The southwest part of the island seems like one giant beach; this is where virtually all the resorts sit, serenely facing Preston Bay and South Hole Sound. But there are several other unspoiled, usually deserted strands that beckon beachcombers, all the sand having the same delicate hue of Cristal Champagne and just as apt to make you feel giddy.
Blossom Village Park.…Developed by the local chapter of the National Trust, this site of the first, albeit temporary, Cayman Islands settlement in the 1660s is lined with traditional cottages; bricks are dedicated to old-time residents and longtime repeat guests. There are picnic tables, a playground, and a dock. The beach is small but has plenty of shade trees, good snorkeling, and calm water. Amenities: none. Best for: snorkeling; swimming. | Little Cayman.
Owen Island.…This private, forested island can be reached by rowboat, kayak, or an ambitious 200-yard swim. Anyone is welcome to come across and enjoy the deserted beaches and excellent snorkeling. Nudity is forbidden as “idle and disorderly” in the Cayman Islands, though that doesn’t always stop skinny-dippers (who may not realize they can be seen quite easily from shore on the strands facing Little Cayman). Amenities: none. Best for: snorkeling; solitude; swimming. | Little Cayman.
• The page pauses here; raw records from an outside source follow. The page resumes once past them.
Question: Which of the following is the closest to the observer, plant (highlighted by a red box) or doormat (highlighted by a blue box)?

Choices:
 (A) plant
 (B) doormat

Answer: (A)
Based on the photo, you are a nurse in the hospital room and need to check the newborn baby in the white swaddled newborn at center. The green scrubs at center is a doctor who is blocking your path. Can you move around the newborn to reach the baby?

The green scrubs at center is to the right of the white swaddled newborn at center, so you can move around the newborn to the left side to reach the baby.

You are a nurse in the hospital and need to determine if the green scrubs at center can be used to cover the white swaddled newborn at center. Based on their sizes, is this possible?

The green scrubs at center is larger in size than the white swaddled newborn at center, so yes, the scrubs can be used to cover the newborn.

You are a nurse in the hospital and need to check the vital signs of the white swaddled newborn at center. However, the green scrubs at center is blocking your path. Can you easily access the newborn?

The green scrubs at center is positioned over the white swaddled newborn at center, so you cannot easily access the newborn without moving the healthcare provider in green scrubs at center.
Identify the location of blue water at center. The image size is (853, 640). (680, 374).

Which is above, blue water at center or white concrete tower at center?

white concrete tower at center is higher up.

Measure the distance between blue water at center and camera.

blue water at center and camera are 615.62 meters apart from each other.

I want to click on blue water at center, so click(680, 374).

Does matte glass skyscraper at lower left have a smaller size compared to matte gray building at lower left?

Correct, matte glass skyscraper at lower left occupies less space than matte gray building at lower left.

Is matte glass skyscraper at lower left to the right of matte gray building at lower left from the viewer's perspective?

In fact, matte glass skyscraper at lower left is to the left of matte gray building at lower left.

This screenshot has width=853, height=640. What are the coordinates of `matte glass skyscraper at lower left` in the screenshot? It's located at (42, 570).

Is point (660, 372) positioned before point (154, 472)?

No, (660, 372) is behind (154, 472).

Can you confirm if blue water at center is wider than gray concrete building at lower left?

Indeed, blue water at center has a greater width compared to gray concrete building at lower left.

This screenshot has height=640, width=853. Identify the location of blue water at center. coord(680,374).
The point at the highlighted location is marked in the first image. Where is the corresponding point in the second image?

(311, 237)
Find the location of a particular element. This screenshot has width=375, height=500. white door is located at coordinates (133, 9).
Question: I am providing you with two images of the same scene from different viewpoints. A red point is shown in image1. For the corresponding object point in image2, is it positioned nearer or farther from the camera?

Point of Sand.…Stretching over a mile on the easternmost point of the island, this secluded beach is great for wading, shell collecting, and snorkeling. On a clear day you can see 7 miles (11 km) across to Cayman Brac. It serves as a green- and loggerhead turtle nesting site in spring, and a marvelous mosaic of coral gardens blooms just offshore. It’s magical, especially at moonrise, when it earns its nickname, Lovers’ Beach. There’s a palapa for shade but no facilities. The current can be strong, so watch the kids carefully. Amenities: none. Best for: snorkeling; solitude; sunset; walking. | Little Cayman.